PEFT Load example ...

from peft import PeftModel, PeftConfig

peft_model_id = "/content/PEFT/V_1.0/"

config = PeftConfig.from_pretrained(peft_model_id)

tokenizer = AutoTokenizer.from_pretrained(config.base_model_name_or_path)

model = AutoModelWithLMHead.from_pretrained(
    config.base_model_name_or_path, 
    torchscript = True,
    #load_in_8bit=True,
    #device_map = "auto",
    use_cache = False
)

device = "cuda:0" if torch.cuda.is_available() else "cpu"
model = PeftModel.from_pretrained(model, peft_model_id)

if torch.__version__.startswith("2.0"): 
    print("Model Compile Using...")   
    model_comp = torch.compile(model)

------
Ctranslate Save and Load

import ctranslate2
import transformers

if __name__ == "__main__":

    path = "/home/glb90092345/DialoGPT/TrainModel/V_3.5_NoPunctationDataPeft/"  
    save_path = "/home/glb90092345/TEST"

    #t = ctranslate2.converters.TransformersConverter(path)
    #t.convert(save_path)

    generator = ctranslate2.Generator(save_path, device = "cuda")
    tokenizer = transformers.AutoTokenizer.from_pretrained(path)

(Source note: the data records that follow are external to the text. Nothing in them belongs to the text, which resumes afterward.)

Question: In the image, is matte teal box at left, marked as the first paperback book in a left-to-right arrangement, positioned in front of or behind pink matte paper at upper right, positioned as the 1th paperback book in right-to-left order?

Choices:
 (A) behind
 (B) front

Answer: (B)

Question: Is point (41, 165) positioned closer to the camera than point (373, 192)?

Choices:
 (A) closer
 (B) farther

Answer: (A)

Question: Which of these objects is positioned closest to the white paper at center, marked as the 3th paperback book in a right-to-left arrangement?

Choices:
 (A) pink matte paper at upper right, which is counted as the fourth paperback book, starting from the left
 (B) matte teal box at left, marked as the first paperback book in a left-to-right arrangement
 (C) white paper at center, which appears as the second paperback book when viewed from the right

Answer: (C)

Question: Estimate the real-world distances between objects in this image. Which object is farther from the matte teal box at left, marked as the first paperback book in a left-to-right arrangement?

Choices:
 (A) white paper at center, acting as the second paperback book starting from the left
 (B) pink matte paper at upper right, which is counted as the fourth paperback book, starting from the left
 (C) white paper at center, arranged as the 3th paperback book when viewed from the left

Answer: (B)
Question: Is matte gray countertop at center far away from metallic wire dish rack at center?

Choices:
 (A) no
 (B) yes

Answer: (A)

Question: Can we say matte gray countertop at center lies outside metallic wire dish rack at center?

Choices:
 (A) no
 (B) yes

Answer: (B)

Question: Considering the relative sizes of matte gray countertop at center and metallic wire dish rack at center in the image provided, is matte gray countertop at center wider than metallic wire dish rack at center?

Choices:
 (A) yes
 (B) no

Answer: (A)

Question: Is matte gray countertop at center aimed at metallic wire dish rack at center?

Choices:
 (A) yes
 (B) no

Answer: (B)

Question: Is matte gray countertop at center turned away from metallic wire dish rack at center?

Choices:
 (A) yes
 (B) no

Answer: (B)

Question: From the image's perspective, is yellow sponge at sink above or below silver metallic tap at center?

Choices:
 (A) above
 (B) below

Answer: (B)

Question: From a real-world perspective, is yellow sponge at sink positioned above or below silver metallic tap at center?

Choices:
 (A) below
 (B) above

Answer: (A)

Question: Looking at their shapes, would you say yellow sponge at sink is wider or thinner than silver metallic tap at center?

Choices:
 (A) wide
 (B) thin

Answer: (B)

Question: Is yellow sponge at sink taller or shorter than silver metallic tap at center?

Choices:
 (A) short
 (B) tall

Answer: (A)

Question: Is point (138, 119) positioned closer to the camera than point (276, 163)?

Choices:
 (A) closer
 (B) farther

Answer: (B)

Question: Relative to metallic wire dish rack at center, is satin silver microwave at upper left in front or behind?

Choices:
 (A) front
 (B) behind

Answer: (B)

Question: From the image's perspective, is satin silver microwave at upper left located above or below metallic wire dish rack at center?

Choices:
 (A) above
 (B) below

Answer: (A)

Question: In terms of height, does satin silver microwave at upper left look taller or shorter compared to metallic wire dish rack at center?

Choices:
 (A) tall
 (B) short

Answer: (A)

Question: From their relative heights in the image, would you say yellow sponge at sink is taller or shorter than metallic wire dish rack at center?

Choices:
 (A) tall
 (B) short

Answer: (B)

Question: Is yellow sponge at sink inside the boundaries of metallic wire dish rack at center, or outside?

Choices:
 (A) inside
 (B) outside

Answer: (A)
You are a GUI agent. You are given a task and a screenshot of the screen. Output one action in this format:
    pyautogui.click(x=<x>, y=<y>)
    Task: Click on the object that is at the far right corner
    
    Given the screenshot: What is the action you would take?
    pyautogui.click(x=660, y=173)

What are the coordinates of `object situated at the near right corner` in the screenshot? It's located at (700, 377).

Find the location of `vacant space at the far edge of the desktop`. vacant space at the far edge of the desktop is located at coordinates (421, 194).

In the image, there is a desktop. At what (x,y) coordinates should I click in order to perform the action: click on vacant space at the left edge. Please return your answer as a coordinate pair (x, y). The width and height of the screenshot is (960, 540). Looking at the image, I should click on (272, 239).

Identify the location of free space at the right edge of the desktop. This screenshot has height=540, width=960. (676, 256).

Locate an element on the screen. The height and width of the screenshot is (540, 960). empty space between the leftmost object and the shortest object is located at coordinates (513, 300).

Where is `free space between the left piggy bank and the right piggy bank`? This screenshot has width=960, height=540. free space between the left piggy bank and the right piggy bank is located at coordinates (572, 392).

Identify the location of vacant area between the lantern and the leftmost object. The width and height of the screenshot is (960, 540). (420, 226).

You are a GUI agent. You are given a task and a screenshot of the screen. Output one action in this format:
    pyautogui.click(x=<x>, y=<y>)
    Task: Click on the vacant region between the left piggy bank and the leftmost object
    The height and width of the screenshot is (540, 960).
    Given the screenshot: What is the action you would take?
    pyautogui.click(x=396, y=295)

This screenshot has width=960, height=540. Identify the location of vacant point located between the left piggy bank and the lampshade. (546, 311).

    # Unconditional generation.
    start_tokens = [tokenizer.bos_token]
    results = generator.generate_batch([start_tokens], max_length=30, sampling_topk=10)
    print(tokenizer.decode(results[0].sequences_ids[0]))

    print("-")
    # Conditional generation.
    start_tokens = tokenizer.convert_ids_to_tokens(tokenizer.encode("Hello How"))
    results = generator.generate_batch([start_tokens], max_length=110, sampling_topk=10)
    print(tokenizer.decode(results[0].sequences_ids[0]))
guillaumekln commented 1 year ago

I'm still not very familiar with PEFT but I think you should look to merge the adapter weights and save a full model. See for example https://github.com/huggingface/peft/issues/308. Then you should be able to convert the full model.

guillaumekln commented 1 year ago

So currently the adapters should be merged in the base model before converting to CTranslate2.

I'm closing this issue in favor of #1186 to directly support the adapters.